About this Research Topic
Increasing human populations and our associated demands for food, industrialization and global transport will exacerbate the effect of environmental-anthropogenic pollutants in combination with climate change. Since the last century, legacy and emerging pollutants are conspiring against the health of the global ocean and survival of marine species. The conservation and sustainable management of biodiversity and the marine environment, including transient estuarine, marine coastal and offshore habitats, are major priorities in the global environmental agenda to significantly minimize habitat degradation and the existing rate of species loss to conserve the oceans.
Legacy and emerging pollutants, including persistent organic pollutants (POPs), current use pesticides (CUPs), heavy metals, marine debris and microplastics, personal care products and pharmaceuticals (PCPPs), and radionuclides are existing and looming threats in the global ocean. The bioaccumulative and toxic nature of POPs and organic mercury is a particular stressor affecting organisms at the top of marine food webs (i.e. sea birds, marine mammals, sea turtles, large pelagic fish and humans) because of the inherent toxicity and health effects of these chemicals. New emerging anthropogenic pollutant such as nanoparticles, microplastics, PCPPs and radionuclides (e.g., Cesium 137 following the Fukushima aftermath on March 2011) pose not only a new protracted risk for marine organisms, but new research challenges for ecotoxicologists, marine biologists, chemical and biological oceanographers, and environmental scientists. Likewise, recent modeling work showed that a wide range of POPs deposited in sinks such as oceans and ice were unexpectedly remobilized and re-volatilized into the atmosphere from repositories in Arctic regions over the past two decades as a result of climate change. Thus, climate change is likely to affect the transport, fate and effects of environmental contaminants. Both climate change and environmental pollution as the major human-induced drivers in the 21st century affecting and transforming marine ecosystems and ocean health, threatening the viability of coastal resources, food security and sustainable resource development. Increasing human populations and the associated demands for food, industrialization and continue global emissions of greenhouse gases will exacerbate the effects of climate change and environmental pollutants. In this context, marine pollution continues to be one of the major anthropogenic factors affecting biodiversity and fisheries in the global ocean.
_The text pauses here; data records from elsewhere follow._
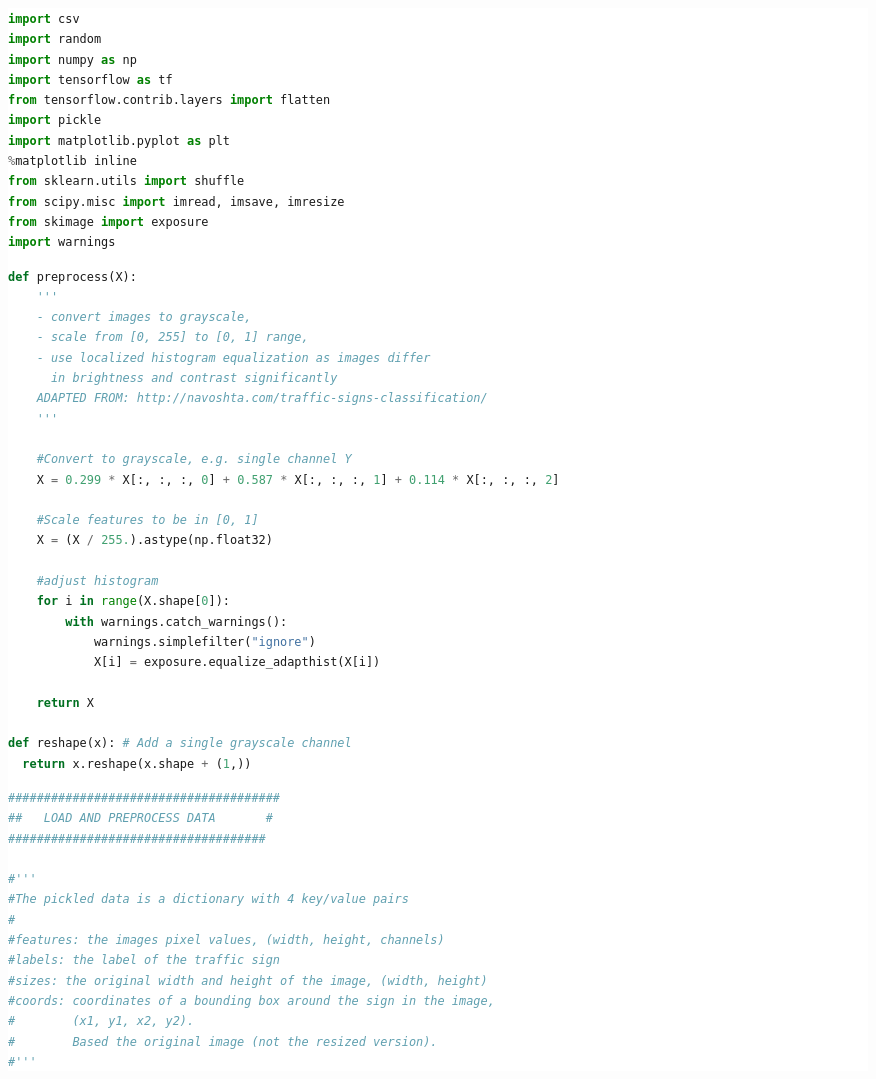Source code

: 

```python
import csv
import random
import numpy as np
import tensorflow as tf
from tensorflow.contrib.layers import flatten
import pickle
import matplotlib.pyplot as plt
%matplotlib inline
from sklearn.utils import shuffle
from scipy.misc import imread, imsave, imresize
from skimage import exposure
import warnings 
```


```python
def preprocess(X):
    '''
    - convert images to grayscale, 
    - scale from [0, 255] to [0, 1] range, 
    - use localized histogram equalization as images differ 
      in brightness and contrast significantly
    ADAPTED FROM: http://navoshta.com/traffic-signs-classification/
    '''

    #Convert to grayscale, e.g. single channel Y
    X = 0.299 * X[:, :, :, 0] + 0.587 * X[:, :, :, 1] + 0.114 * X[:, :, :, 2]

    #Scale features to be in [0, 1]
    X = (X / 255.).astype(np.float32)
    
    #adjust histogram
    for i in range(X.shape[0]):
        with warnings.catch_warnings():
            warnings.simplefilter("ignore")
            X[i] = exposure.equalize_adapthist(X[i]) 
            
    return X

def reshape(x): # Add a single grayscale channel
  return x.reshape(x.shape + (1,))
```


```python
######################################
##   LOAD AND PREPROCESS DATA       #
####################################

#''' 
#The pickled data is a dictionary with 4 key/value pairs
#
#features: the images pixel values, (width, height, channels)
#labels: the label of the traffic sign
#sizes: the original width and height of the image, (width, height)
#coords: coordinates of a bounding box around the sign in the image, 
#        (x1, y1, x2, y2). 
#        Based the original image (not the resized version).
#'''
```
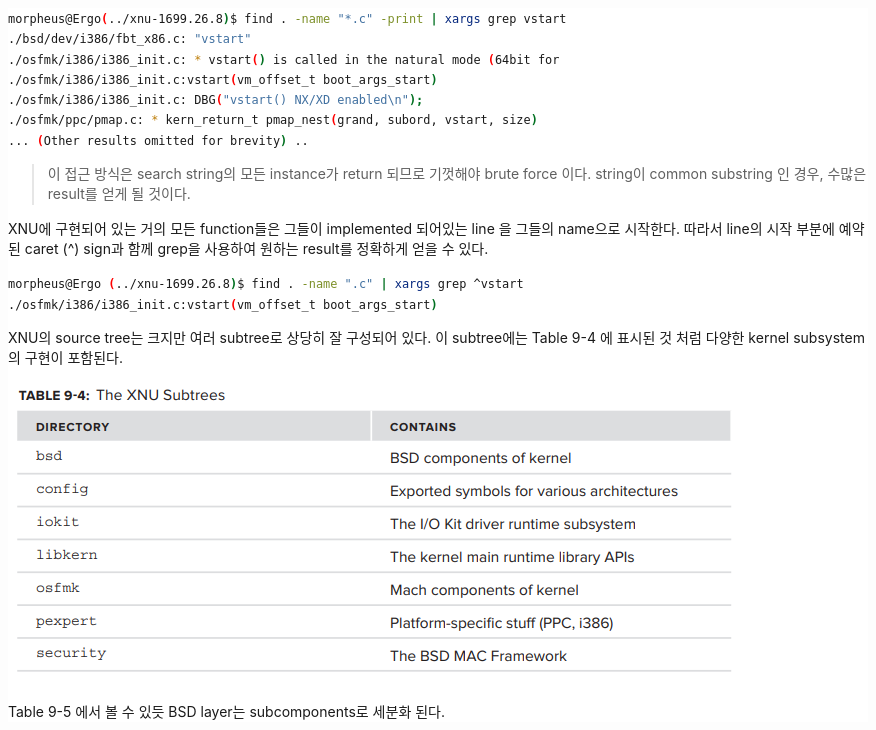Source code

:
 ```bash
morpheus@Ergo(../xnu-1699.26.8)$ find . -name "*.c" -print | xargs grep vstart
./bsd/dev/i386/fbt_x86.c: "vstart"                       
./osfmk/i386/i386_init.c: * vstart() is called in the natural mode (64bit for
./osfmk/i386/i386_init.c:vstart(vm_offset_t boot_args_start) 
./osfmk/i386/i386_init.c: DBG("vstart() NX/XD enabled\n"); 
./osfmk/ppc/pmap.c: * kern_return_t pmap_nest(grand, subord, vstart, size) 
... (Other results omitted for brevity) ..
```

> 이 접근 방식은 search string의 모든 instance가 return 되므로 기껏해야 brute force 이다. string이 common substring 인 경우, 수많은 result를 얻게 될 것이다.

XNU에 구현되어 있는 거의 모든 function들은 그들이 implemented 되어있는 line 을 그들의 name으로 시작한다. 따라서 line의 시작 부분에 예약된 caret \(^\) sign과 함께 grep을 사용하여 원하는 result를 정확하게 얻을 수 있다.

```bash
morpheus@Ergo (../xnu-1699.26.8)$ find . -name ".c" | xargs grep ^vstart
./osfmk/i386/i386_init.c:vstart(vm_offset_t boot_args_start)
```

XNU의 source tree는 크지만 여러 subtree로 상당히 잘 구성되어 있다. 이 subtree에는 Table 9-4 에 표시된 것 처럼 다양한 kernel subsystem의 구현이 포함된다.  

![](/assets/macosx/tab_9_4.png)

Table 9-5 에서 볼 수 있듯 BSD layer는 subcomponents로 세분화 된다.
Ecotoxicological research and science-based information are crucial to support risk assessment and management of anthropogenic pollutants in the face of global environmental change. The interplay of climate change (i.e. ocean warming and ocean acidification) and marine pollution with associated impacts to marine organisms and food webs represent a new looming threat to be assessed and addressed for marine ecotoxicologists and marine policy scientists.
This Research Topic in Marine Pollution will focus on an update of current research fronts on marine ecotoxicology, biomonitoring and state of the art approaches to investigate, assess and model the risk of pollutants to marine fauna, seafoods and food webs in our changing oceans in an era of anthropogenic climate change. To accomplish this goal, we expect to integrate and discus several subjects about new emerging POPs (PBDE flame retardants, PFOS), exposure and accumulation of metals with special emphasis on organic mercury, PPCPs, nanoparticles, microplastics, and radionuclides in marine organisms and ecosystems. Based on a combination of original research articles, reviews, short communications and letters, and marine policy essays by scientists, government and policy-makers, graduate students, NGOs and private/industrial organizations, we hope to bring to this Topic, new research, baseline data, modeling tools and potential management strategies to provide knowledge and a better understanding of the marine pollution crisis with the aim of recovering and protecting marine ecosystems and the well-being of our oceans.